Exercise requirements
Locate the line that contains "468.75 | | 0.00 |". Reproduce it and all following lines up to the end of the material, exactly and with nothing added.

-------

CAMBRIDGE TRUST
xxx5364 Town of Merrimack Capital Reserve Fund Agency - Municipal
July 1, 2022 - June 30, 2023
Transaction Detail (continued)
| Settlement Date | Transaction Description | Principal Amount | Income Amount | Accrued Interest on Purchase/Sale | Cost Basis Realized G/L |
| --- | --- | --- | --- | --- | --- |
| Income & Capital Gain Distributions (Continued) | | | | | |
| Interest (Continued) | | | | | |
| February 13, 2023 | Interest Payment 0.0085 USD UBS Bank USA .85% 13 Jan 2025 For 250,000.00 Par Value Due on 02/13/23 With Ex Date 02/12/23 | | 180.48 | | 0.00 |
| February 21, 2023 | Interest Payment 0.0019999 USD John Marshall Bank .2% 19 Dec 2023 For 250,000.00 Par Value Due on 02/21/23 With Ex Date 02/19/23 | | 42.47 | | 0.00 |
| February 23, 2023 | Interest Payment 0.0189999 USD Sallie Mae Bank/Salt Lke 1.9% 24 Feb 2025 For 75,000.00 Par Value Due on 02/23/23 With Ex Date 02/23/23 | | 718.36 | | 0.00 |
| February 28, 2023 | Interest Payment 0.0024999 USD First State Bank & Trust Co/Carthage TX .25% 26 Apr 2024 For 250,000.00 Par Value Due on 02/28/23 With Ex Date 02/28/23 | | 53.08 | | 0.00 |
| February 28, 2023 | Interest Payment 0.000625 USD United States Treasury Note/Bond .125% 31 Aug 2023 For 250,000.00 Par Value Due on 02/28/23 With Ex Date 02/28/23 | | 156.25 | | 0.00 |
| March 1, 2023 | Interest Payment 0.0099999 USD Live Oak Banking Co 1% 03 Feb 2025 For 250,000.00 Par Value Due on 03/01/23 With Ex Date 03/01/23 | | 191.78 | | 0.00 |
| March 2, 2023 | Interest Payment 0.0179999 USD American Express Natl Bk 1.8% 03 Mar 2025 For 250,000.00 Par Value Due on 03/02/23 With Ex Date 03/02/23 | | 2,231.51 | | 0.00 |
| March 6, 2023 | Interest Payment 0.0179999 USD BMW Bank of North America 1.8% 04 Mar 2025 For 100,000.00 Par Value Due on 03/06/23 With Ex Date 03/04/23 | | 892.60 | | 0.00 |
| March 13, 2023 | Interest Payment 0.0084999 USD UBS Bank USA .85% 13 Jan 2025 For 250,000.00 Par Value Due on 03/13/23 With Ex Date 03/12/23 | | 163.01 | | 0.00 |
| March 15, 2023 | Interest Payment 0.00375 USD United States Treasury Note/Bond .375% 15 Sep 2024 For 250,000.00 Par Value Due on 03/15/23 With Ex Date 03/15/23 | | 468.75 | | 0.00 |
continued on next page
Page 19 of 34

-------

Task output
| March 15, 2023 | Interest Payment 0.00375 USD United States Treasury Note/Bond .375% 15 Sep 2024 For 250,000.00 Par Value Due on 03/15/23 With Ex Date 03/15/23 | | 468.75 | | 0.00 |
continued on next page
Page 19 of 34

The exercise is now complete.